Boron in vegetables: Not too little, not too much

 Ron Goldy, Michigan State University Extension
April 08, 2013
By Ron Goldy, Michigan State University Extension
 Boron deficiency in cauliflower.
Boron deficiency in cauliflower. Carl Rosen, University of Minnesota
April 8, 2013, East Lansing, MI – After a plant’s macronutrient (N, P, K, Ca and Mg) needs are met, there are several micronutrients that come into play that can limit maximum yields. One of the more critical micronutrients to some plant systems is boron (B).

Boron is important in protein synthesis; seed and cell wall formation; pollen grain germination and pollen tube growth and, therefore, fruit set and yield; regulation of carbohydrate metabolism; and sugar translocation. Boron is quite soluble and readily leached in some soil types, especially sandy soils typically used for vegetable production.

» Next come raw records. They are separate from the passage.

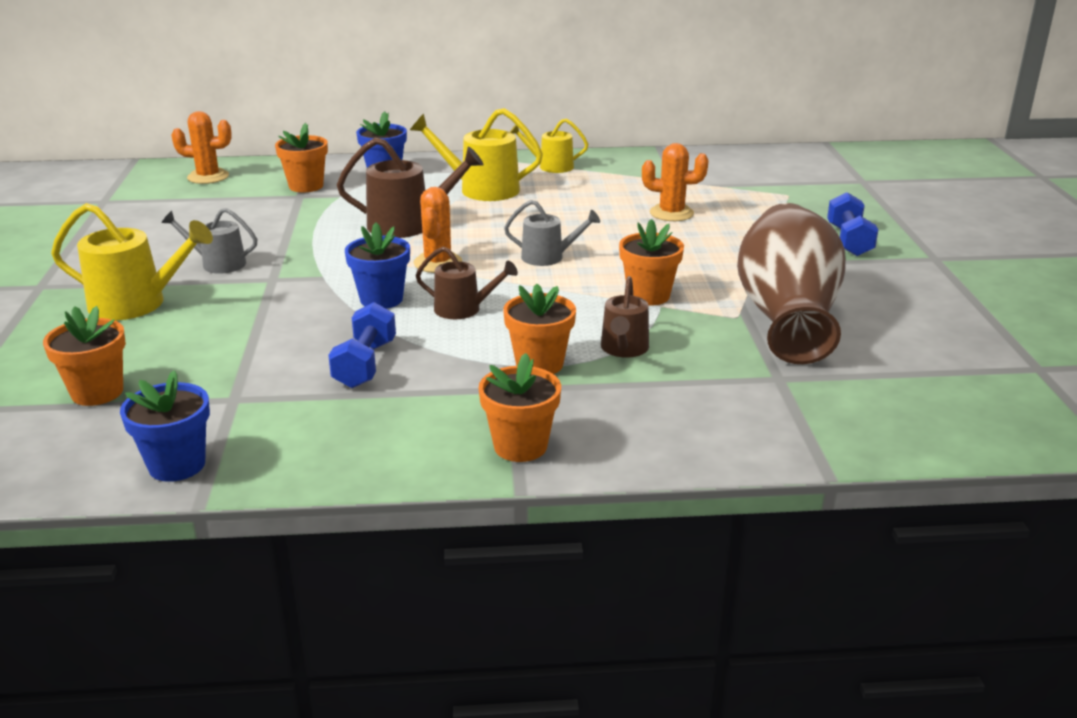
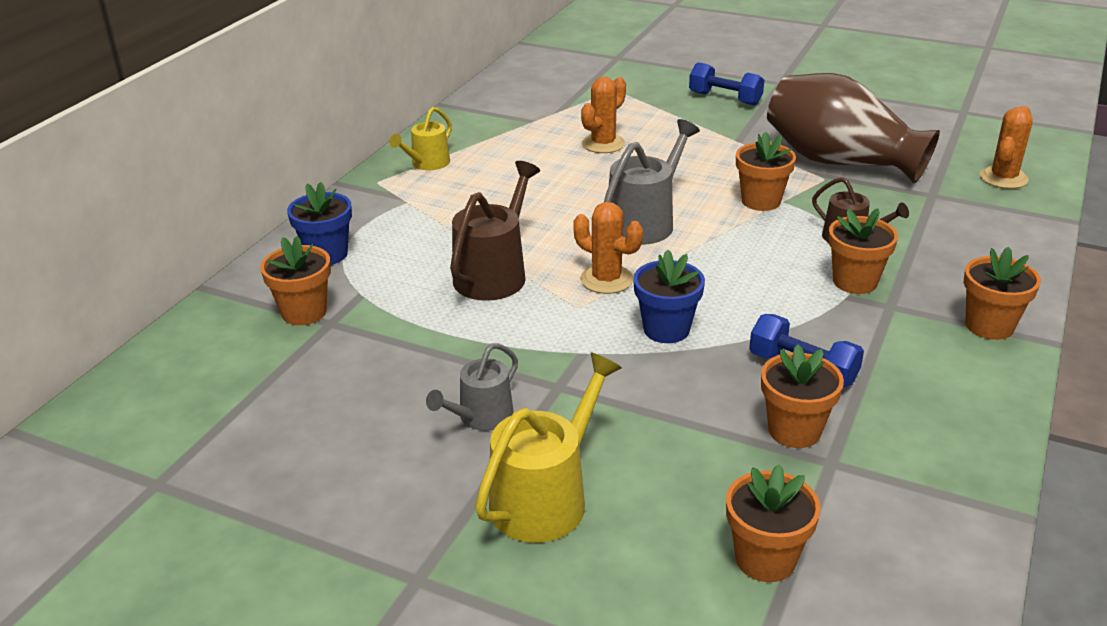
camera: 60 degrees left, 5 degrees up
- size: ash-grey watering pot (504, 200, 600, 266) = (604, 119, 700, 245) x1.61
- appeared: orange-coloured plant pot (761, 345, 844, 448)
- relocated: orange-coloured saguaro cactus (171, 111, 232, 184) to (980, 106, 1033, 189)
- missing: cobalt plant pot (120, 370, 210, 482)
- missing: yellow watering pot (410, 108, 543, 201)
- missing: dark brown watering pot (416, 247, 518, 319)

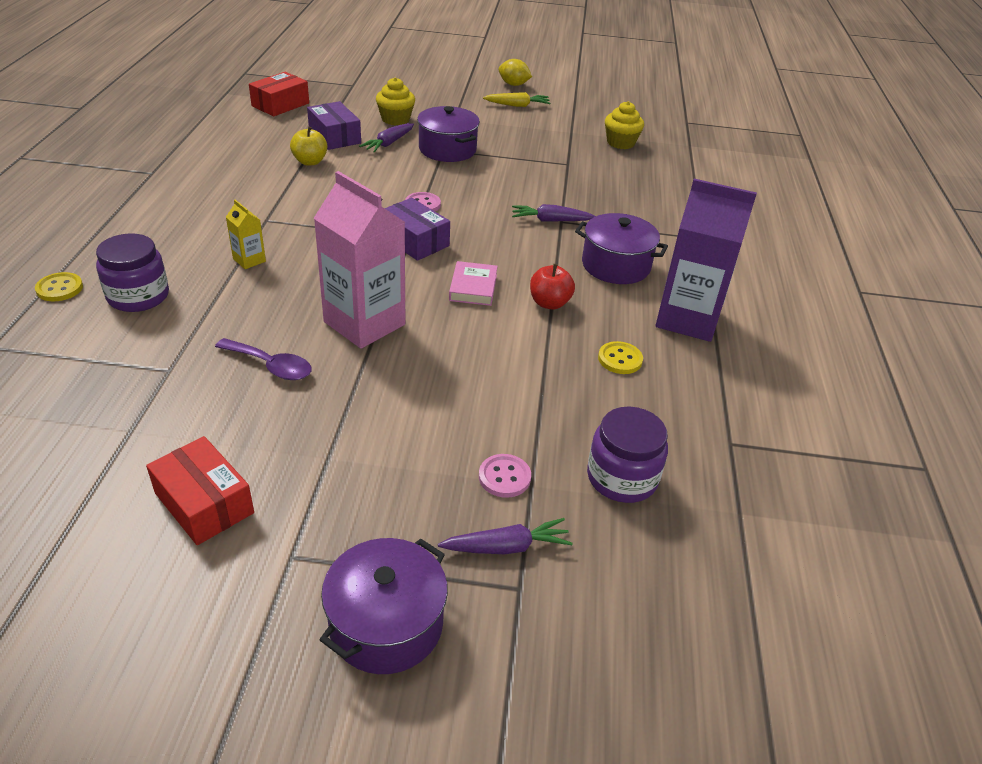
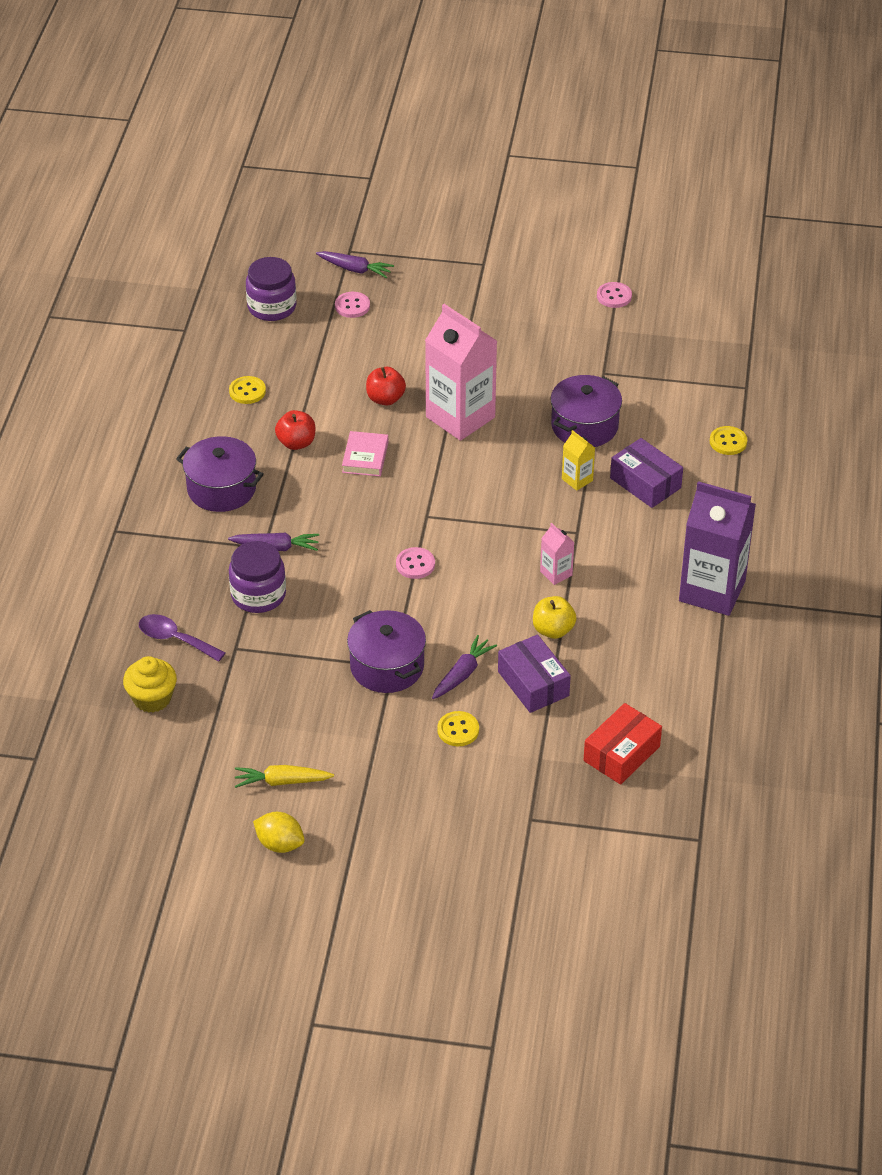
camera: 175 degrees left, 5 degrees up
- relocated: purple spoon (215, 338, 312, 380) to (139, 614, 225, 662)
- relocated: purple jam jar (96, 233, 169, 312) to (229, 541, 286, 613)
- spun: purple root vegetable (438, 518, 573, 554) = (316, 251, 394, 278) 150 degrees counterclockwise
- appeared: scarlet apple fruit (366, 367, 406, 406)
- exchanged: yellow fairy cake (376, 77, 415, 125) to yellow sewing button (437, 711, 479, 746)
- appeared: pink juice carton (540, 523, 575, 585)
- relocated: purple stockpot (320, 538, 448, 674) to (550, 375, 622, 447)
- appeared: pink sewing button (597, 282, 632, 308)
- relocated: purple parcel (385, 198, 450, 261) to (610, 438, 683, 508)
- relocated: purple juice carton (656, 179, 757, 342) to (679, 481, 756, 616)
- missing: scarlet parcel (146, 436, 254, 545)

Vegetables vary considerably in their B requirements with those requiring high levels having quite dramatic deficiency symptoms. The growing point in deficient plants will break down, resulting in a stunted or rosette appearance; leaves may have a yellowish or reddish cast and members of the cabbage family will often have a hollow stem.

Boron requirements range from 0.5 to three pounds of available B per acre with two pounds per acre a good average. Since B is readily leached from sandy soils and it is not included in a standard soil test, growers with sandy sites should consider adding a B evaluation to their soil test. Boron should not be applied without a test since over-application can lead to toxicity, and there is not much difference between levels that help and levels that hurt. Boron applications should be made to bring mature leaf tissue to between 20 and 100 ppm. Tissue levels over 200 ppm are excessive and can be toxic.

Boron deficiencies can be corrected with foliar or ground applications. By the time foliar symptoms are observed and the cause determined, significant economic damage may have already occurred. So, the small expense of a B test on questionable sites prior to planting is well worth the cost. Once an application level has been established, future tests may be unnecessary. Growers can yearly apply the needed amount as a pre-plant broadcast application. Such small amounts of B are generally needed that granular B products should be well blended with a pre-plant broadcast of N–P–K.